### MATERIAL SUPPLIED
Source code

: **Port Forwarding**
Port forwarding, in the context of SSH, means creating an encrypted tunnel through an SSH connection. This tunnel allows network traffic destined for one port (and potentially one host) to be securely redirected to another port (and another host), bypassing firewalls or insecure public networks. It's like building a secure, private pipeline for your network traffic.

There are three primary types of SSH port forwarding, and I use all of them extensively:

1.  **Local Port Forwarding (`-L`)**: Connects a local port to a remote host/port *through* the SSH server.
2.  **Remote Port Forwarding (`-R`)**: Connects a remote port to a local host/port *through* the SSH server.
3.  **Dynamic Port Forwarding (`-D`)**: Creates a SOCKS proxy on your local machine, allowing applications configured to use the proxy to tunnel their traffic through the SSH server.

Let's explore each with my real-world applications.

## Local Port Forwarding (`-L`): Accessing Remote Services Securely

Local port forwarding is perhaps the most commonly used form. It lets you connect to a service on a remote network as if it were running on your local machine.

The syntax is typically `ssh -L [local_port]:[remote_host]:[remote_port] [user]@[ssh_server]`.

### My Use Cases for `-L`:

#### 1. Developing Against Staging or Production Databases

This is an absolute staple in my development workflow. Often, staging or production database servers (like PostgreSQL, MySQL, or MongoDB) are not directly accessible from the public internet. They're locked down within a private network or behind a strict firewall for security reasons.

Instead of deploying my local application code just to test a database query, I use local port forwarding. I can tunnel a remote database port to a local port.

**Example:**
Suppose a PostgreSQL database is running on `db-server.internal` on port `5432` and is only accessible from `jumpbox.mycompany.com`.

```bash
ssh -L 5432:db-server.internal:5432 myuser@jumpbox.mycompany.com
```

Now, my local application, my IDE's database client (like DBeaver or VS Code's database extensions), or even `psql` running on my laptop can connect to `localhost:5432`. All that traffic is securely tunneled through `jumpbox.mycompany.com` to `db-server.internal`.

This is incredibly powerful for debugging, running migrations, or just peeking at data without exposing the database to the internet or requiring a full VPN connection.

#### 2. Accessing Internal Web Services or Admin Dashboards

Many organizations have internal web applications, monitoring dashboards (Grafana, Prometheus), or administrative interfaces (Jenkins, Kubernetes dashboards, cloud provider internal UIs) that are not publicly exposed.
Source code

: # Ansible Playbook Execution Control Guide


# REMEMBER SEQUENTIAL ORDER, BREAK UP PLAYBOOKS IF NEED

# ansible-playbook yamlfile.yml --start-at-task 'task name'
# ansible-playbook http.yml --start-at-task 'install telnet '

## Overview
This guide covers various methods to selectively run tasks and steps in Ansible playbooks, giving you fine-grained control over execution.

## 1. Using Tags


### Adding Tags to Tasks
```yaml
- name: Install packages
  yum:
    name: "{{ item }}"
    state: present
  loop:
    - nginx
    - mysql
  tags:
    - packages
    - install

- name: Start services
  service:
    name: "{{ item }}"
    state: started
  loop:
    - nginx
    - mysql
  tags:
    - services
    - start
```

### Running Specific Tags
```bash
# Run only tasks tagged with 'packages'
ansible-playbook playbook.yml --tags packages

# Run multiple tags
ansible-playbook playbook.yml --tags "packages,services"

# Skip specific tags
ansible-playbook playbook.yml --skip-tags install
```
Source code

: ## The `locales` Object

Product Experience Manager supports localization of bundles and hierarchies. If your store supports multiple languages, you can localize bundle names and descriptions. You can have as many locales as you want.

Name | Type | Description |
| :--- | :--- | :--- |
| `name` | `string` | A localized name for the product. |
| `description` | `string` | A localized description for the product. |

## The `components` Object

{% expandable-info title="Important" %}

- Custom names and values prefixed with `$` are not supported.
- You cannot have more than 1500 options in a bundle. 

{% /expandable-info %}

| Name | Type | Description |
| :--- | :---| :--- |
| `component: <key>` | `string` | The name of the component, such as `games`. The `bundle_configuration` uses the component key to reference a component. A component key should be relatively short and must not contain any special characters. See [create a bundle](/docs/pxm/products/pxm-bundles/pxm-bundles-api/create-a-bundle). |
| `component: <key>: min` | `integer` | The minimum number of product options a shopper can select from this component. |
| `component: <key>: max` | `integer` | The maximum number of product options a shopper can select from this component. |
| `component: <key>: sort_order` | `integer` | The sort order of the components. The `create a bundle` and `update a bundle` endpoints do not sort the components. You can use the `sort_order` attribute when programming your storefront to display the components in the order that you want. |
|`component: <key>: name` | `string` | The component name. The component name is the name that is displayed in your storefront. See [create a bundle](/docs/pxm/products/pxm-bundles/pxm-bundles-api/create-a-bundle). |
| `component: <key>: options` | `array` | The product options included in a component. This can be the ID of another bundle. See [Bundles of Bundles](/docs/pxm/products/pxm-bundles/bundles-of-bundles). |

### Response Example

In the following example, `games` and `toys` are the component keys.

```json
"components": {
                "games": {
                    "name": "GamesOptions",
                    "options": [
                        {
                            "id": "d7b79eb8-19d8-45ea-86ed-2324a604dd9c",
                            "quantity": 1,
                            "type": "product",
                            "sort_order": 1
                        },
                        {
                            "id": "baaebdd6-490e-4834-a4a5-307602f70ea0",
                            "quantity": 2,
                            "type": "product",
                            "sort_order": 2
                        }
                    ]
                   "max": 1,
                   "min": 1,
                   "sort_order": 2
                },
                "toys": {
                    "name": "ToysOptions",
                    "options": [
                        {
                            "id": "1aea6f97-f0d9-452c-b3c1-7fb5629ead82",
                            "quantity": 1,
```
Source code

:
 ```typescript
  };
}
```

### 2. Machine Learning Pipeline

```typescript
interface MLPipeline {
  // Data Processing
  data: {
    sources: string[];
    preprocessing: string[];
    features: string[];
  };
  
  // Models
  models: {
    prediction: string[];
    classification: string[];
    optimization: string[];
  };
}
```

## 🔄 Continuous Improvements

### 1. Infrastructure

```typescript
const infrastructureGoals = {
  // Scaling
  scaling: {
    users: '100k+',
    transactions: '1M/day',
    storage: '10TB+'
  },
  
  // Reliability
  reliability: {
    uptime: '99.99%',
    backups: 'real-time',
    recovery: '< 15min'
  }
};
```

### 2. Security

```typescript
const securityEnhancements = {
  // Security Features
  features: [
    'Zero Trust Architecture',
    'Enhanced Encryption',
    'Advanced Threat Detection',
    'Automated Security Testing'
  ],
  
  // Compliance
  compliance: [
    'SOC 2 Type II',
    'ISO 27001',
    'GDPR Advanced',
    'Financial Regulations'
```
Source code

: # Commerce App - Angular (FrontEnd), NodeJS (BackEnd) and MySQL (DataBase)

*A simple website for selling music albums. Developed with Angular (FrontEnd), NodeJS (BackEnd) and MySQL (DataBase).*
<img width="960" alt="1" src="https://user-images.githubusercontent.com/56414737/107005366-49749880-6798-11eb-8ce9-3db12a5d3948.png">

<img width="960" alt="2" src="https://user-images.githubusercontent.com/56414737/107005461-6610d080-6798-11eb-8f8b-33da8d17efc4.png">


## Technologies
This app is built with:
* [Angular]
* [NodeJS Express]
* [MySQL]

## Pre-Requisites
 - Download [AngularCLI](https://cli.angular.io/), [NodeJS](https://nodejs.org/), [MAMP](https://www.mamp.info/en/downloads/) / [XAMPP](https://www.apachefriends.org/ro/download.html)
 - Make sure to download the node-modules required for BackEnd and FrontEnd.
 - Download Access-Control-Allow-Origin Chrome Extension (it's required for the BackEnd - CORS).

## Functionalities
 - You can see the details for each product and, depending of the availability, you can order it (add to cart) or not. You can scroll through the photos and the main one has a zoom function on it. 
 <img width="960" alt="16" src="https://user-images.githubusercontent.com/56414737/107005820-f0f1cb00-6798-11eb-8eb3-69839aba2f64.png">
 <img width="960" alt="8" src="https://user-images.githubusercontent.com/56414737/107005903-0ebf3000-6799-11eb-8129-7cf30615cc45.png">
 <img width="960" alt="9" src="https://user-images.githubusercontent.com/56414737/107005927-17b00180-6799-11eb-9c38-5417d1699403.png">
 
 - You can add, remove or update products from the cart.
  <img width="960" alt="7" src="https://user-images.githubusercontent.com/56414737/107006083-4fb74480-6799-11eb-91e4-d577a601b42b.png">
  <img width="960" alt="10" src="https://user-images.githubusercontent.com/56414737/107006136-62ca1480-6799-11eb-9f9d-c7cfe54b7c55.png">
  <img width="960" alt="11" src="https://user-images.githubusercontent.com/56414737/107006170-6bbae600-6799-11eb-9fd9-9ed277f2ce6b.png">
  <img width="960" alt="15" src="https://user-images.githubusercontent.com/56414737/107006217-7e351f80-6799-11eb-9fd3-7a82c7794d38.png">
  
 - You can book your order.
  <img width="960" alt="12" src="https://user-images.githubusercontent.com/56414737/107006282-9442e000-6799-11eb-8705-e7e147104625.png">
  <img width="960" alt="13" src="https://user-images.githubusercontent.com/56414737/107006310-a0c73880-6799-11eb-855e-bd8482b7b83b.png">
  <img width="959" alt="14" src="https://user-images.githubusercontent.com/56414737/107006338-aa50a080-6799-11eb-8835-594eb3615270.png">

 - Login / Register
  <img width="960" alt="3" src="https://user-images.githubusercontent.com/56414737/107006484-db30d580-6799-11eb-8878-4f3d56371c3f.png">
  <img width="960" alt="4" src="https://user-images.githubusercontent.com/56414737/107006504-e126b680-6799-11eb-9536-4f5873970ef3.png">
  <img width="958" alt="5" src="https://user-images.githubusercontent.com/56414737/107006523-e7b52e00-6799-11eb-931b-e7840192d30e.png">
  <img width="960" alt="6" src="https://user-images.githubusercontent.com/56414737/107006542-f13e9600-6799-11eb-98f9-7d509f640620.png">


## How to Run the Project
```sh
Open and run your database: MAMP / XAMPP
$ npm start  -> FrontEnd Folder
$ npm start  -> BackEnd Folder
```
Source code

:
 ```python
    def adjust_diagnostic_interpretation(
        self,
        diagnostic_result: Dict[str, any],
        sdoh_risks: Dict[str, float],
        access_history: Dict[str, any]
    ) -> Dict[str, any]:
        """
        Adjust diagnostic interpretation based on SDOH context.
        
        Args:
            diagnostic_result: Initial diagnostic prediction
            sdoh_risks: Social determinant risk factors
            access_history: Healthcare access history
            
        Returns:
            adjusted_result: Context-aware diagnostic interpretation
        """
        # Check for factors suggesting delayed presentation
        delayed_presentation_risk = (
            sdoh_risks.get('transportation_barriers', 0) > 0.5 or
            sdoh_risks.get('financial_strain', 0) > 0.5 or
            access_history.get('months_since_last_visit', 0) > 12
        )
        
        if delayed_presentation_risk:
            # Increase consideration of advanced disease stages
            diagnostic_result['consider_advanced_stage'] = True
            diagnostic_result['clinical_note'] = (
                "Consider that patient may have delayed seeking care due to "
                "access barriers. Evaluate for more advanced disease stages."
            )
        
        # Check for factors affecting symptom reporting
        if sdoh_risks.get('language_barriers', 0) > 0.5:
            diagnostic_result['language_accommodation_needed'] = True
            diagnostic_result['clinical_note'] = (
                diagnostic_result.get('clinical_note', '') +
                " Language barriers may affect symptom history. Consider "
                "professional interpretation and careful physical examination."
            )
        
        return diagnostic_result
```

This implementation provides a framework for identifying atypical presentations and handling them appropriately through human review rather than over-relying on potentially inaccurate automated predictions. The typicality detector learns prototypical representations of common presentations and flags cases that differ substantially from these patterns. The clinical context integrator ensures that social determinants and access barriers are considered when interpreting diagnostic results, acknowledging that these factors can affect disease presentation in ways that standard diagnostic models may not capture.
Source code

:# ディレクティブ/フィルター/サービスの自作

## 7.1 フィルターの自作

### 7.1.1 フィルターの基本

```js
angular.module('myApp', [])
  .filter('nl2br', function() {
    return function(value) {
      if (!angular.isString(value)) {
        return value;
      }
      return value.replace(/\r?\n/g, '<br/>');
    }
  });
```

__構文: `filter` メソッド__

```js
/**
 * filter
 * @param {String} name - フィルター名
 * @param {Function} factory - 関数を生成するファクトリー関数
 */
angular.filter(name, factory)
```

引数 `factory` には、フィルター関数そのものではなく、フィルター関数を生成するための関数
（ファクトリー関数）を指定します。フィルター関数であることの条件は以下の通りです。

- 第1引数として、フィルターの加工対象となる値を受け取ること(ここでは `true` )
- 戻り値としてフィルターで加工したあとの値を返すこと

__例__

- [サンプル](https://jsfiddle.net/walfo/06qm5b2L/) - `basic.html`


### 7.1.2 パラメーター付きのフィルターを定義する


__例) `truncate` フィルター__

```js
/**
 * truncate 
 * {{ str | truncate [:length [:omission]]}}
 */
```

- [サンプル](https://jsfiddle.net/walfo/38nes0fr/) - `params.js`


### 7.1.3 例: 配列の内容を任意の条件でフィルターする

### WORK ITEM
Return, in full, every line of these entries that holds "multiple".

### REPLY
# Run multiple tags
Product Experience Manager supports localization of bundles and hierarchies. If your store supports multiple languages, you can localize bundle names and descriptions. You can have as many locales as you want.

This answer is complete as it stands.